Wenn die Leute alle hinter Ihren Tischen sitzen und nicht den Eindruck machen als wollten sie dir die Hand geben, lass das sein. Bei den meisten Bewerbern wirkt das einfach nur aufgesetzt und dämlich.
Dann gibt es zwei grundsätzliche Fragen.
1. Wie hochwertig ist das Auswahlverfahren?
2. Was muss man mitbringen um die Stelle optimal zu besetzen?
Leider kann man auch bei Großunternehmen nicht automatisch davon ausgehen, dass sie ein vernünftiges Auswahlverfahren haben (also eines, bei dem das Ergebnis des Verfahrens gut hervorsagt, wie erfolgreich der Bewerber nach ein paar Jahren im Beruf ist). Das klassische, unstrukturierte Interview erfreut sich immer noch sowohl bei Bewerbern als auch bei den Organisationen größter Beliebtheit. Dabei ist es einfach nur
schlecht (im Wissenschafts-Jargon: Es klärt meistens nur etwa 20% Varianz des Berufserfolgs auf). Wenn du ein strukturiertes Interview kriegst (z.B. das Multimodale Interview nach Schuler, siehe Wikipedia), sind die Chancen, dass ein sehr guter Kandidat die Stelle kriegt, sehr viel höher (~50% Varianzaufklärung).
Aus 2. ergeben sich die Stärken und Schwächen, die du nennen kannst. Denke nach, was für eine Firma es ist, was für eine Position und was für eine Arbeitsumgebung. Ein im Personalbereich gutes Unternehmen (und im Weiteren gehe ich einfach mal davon aus, dass du ein vernünftiges strukturiertes Interview kriegst) gibt dir schon vor dem Interview Detailinformationen zur Stelle oder wenigstens im Interview vor den wichtigsten Bewertungen. Wenn es also eine Stelle ist, bei der Teamwork besonders wichtig ist, dann stelle das heraus, egal wie abgedroschen es in deinen Ohren klingen mag. Wenn es eine Stelle ist, in der Teamwork nicht so wichtig ist, dann kannst du es auch als Schwäche nennen (wenn es denn eine offensichtliche Schwäche von dir ist).
Dabei immer ehrlich bleiben. In strukturierten Interviews wird häufig nicht nur nach "wie würden Sie sich verhalten" gefragt, sondern "Erzählen Sie uns von einem Erlebnis im letzten Jahr, wo Sie das besonders herausstellen konnten"! Da ist es sehr viel schwerer, jemand anderem etwas vorzugaukeln. Man sollte also sowohl besonders erfolgreiche als auch besonders unerfolgreiche Situationen aus der Vergangenheit im Kopf haben.

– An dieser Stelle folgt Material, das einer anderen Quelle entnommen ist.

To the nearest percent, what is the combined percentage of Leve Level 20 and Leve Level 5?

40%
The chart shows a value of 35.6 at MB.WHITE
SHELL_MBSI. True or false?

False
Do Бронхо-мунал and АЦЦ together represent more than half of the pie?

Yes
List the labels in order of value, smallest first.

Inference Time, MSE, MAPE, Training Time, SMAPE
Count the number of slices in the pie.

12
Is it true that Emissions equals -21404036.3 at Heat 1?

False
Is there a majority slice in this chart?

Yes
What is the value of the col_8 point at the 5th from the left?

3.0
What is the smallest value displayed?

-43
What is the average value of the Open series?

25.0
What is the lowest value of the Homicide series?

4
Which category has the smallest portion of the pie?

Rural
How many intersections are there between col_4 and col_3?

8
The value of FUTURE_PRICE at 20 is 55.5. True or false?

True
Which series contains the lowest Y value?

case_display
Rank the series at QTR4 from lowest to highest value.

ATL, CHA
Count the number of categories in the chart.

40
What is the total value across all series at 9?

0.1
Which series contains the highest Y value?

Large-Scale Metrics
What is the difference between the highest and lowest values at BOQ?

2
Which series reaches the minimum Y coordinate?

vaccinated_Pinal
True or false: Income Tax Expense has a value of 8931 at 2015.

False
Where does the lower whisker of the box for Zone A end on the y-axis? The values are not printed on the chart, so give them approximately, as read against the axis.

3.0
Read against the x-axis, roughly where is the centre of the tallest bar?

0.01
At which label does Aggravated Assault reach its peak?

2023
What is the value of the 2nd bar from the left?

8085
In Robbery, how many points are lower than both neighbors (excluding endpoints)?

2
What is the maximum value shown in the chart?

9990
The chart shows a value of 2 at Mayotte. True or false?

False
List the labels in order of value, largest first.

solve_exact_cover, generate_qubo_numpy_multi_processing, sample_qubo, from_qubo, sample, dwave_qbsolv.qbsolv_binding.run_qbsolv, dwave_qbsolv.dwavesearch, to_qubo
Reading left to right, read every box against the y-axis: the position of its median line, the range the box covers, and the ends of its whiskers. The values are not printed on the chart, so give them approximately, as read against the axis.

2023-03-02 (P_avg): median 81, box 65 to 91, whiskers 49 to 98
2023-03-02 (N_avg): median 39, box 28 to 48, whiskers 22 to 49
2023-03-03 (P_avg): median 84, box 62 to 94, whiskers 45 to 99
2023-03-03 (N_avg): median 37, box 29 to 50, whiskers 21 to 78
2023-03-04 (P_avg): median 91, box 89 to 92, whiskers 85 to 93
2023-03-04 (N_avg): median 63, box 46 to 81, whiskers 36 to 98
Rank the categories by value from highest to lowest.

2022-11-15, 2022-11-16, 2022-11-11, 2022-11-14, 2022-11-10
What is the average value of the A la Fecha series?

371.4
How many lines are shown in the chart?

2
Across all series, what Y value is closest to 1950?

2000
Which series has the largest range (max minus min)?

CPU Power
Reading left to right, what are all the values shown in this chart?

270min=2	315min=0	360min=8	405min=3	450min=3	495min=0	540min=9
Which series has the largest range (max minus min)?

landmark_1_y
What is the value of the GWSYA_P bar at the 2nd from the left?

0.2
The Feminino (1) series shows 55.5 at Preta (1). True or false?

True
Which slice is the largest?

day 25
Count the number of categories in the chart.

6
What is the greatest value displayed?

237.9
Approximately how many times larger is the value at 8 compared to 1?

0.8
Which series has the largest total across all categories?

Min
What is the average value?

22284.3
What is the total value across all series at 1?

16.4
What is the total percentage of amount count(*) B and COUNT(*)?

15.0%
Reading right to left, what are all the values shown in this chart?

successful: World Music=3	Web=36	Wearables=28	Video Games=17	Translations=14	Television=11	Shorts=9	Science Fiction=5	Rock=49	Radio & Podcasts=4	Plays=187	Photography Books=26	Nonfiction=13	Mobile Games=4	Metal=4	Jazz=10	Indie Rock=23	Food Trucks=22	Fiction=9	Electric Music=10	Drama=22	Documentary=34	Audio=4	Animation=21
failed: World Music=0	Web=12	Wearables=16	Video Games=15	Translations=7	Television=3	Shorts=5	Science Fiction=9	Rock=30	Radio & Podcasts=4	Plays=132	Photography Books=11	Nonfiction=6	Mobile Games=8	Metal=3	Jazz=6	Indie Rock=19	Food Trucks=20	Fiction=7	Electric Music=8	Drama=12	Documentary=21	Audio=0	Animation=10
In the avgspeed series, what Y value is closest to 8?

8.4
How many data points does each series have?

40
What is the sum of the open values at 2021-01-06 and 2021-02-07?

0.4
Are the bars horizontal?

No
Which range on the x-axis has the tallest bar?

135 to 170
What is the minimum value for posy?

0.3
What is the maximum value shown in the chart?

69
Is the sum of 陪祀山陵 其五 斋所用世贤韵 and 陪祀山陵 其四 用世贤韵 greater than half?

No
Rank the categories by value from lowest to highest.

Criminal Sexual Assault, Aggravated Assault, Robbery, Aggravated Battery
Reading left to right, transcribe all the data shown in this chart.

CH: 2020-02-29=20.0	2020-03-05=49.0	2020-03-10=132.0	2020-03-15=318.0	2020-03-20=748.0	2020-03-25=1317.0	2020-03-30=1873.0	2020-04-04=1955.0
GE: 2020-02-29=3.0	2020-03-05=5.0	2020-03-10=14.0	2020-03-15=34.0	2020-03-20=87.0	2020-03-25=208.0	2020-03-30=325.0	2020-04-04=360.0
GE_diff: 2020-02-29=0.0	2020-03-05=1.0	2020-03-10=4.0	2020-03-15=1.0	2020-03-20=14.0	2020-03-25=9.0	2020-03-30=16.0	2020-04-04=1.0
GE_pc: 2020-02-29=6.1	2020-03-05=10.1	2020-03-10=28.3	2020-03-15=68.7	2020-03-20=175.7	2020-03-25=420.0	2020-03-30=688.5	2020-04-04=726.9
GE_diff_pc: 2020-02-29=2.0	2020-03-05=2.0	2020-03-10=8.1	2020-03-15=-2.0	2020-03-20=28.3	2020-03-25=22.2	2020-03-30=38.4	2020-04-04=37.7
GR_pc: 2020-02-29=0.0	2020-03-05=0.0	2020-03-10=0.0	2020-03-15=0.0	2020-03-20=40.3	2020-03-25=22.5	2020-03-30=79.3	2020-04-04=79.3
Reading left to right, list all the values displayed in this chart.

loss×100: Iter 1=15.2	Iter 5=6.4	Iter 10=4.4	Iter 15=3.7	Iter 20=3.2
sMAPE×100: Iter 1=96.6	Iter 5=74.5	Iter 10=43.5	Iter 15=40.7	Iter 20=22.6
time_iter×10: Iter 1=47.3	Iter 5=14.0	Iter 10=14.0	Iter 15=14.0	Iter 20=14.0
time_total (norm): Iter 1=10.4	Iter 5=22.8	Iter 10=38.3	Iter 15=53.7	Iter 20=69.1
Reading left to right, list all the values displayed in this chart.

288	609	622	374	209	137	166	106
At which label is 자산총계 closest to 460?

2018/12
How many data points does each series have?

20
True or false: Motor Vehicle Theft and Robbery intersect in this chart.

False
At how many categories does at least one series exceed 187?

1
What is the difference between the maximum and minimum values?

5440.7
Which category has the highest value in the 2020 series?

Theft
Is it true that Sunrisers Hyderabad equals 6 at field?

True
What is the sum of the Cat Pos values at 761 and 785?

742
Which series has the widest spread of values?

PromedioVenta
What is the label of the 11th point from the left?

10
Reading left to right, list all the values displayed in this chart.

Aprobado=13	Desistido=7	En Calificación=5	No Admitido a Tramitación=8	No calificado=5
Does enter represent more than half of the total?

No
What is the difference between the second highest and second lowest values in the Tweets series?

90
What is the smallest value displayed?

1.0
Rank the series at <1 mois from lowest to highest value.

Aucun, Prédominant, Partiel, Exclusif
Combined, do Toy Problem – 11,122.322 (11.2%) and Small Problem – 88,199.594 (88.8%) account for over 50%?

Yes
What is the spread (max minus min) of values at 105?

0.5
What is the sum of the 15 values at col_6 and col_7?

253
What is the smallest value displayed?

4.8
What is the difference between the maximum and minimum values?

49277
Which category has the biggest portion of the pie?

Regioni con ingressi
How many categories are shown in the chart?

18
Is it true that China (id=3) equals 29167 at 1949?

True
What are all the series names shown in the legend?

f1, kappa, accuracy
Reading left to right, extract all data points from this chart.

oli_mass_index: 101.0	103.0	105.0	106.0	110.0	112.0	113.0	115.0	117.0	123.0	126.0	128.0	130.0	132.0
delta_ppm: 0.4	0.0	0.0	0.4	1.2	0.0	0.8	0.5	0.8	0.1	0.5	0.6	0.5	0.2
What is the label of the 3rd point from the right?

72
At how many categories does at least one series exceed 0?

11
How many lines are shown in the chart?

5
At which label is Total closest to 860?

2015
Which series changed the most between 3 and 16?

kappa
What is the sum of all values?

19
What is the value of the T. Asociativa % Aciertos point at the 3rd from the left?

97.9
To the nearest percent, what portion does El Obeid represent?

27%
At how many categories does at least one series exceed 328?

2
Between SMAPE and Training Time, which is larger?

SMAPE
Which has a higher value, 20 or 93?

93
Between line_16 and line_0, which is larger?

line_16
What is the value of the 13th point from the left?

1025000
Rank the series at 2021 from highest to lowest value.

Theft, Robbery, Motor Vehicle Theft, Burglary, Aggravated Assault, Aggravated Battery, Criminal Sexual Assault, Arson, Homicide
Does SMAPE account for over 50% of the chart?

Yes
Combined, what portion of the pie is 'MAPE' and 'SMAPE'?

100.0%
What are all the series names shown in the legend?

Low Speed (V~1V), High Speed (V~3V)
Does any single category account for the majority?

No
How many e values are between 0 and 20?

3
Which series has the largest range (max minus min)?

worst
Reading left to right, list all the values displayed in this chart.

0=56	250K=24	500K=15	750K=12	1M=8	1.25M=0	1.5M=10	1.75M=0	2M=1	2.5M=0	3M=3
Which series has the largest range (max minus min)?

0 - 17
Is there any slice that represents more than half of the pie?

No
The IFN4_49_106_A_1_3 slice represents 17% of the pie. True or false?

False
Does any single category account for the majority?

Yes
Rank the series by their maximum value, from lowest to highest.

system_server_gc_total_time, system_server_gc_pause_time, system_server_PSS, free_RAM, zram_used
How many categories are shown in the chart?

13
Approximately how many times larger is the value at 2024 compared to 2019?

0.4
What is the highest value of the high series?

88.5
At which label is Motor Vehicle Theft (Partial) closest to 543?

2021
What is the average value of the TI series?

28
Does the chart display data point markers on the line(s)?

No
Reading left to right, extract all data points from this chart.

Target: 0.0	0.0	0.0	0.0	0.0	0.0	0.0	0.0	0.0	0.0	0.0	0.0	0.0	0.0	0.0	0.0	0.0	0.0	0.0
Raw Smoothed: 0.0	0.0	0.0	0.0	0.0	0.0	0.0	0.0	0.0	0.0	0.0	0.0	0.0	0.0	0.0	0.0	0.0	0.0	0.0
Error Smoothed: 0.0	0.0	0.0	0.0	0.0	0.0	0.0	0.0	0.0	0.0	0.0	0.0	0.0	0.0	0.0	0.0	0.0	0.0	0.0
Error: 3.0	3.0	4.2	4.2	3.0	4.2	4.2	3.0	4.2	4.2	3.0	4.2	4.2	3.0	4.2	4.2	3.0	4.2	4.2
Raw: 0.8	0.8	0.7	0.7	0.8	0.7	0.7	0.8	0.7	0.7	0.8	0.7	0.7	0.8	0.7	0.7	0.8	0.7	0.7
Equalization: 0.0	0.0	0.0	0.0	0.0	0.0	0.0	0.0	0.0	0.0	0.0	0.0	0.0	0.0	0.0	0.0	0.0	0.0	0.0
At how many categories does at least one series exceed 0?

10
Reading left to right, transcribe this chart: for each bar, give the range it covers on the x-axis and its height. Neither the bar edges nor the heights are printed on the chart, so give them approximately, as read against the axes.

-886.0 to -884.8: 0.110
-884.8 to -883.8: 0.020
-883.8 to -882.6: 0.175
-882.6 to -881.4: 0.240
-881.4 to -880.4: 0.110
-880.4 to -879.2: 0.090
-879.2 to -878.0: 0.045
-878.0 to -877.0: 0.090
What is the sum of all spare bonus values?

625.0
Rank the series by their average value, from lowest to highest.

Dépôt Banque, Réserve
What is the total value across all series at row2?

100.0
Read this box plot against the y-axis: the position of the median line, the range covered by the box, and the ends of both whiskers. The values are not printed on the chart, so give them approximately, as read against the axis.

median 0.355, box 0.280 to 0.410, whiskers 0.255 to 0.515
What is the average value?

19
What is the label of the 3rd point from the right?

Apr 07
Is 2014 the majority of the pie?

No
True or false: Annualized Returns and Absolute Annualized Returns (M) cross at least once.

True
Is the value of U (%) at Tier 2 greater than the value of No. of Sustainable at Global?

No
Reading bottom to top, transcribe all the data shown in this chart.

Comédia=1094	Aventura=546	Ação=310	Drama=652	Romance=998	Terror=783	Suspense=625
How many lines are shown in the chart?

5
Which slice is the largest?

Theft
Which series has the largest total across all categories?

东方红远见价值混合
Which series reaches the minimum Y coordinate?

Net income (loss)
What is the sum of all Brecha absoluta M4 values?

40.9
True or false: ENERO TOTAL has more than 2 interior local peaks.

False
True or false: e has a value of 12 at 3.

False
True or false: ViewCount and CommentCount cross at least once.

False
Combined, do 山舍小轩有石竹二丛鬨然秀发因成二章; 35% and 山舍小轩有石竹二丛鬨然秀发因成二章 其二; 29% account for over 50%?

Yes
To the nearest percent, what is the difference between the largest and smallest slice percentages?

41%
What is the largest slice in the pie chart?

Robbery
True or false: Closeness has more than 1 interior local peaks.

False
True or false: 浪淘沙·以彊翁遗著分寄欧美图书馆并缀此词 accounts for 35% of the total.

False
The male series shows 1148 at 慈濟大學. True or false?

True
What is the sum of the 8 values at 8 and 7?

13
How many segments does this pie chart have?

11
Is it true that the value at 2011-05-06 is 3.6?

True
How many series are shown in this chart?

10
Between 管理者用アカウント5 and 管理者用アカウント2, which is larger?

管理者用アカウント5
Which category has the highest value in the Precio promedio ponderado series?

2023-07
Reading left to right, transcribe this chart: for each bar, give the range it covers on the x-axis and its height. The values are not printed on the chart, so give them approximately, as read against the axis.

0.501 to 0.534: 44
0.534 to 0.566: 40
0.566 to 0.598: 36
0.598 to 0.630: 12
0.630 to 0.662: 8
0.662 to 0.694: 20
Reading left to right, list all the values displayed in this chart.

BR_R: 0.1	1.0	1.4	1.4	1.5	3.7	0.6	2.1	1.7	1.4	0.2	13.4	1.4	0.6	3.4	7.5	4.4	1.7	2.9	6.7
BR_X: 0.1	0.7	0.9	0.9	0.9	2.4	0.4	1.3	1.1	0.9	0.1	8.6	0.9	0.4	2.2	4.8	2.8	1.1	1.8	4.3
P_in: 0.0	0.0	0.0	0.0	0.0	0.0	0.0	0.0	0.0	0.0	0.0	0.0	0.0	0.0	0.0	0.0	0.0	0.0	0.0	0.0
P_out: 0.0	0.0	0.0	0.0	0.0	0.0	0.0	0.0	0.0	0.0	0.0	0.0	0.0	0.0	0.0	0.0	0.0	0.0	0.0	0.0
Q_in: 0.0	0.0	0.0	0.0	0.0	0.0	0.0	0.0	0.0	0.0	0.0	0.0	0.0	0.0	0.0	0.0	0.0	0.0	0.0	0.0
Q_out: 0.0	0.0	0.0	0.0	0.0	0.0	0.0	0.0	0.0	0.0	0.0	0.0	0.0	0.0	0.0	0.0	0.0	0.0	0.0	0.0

Zu den Schwächen-Fragen: Es versteht sich von selbst, dass du da nichts nennen solltest, was offensichtlich zu den Kernkompetenzen des Jobs gehört. Und die meisten Interviewer nervt es auch, wenn sie da Dinge wie "Perfektionismus" im weiteren oder engeren ("Ich mache Dinge zu genau") Sinne hören. Es kommt vielmehr darauf an, wie du mit deiner Schwäche in der Vergangenheit umgegangen bist. Eine "starke" Schilderung ist z.B.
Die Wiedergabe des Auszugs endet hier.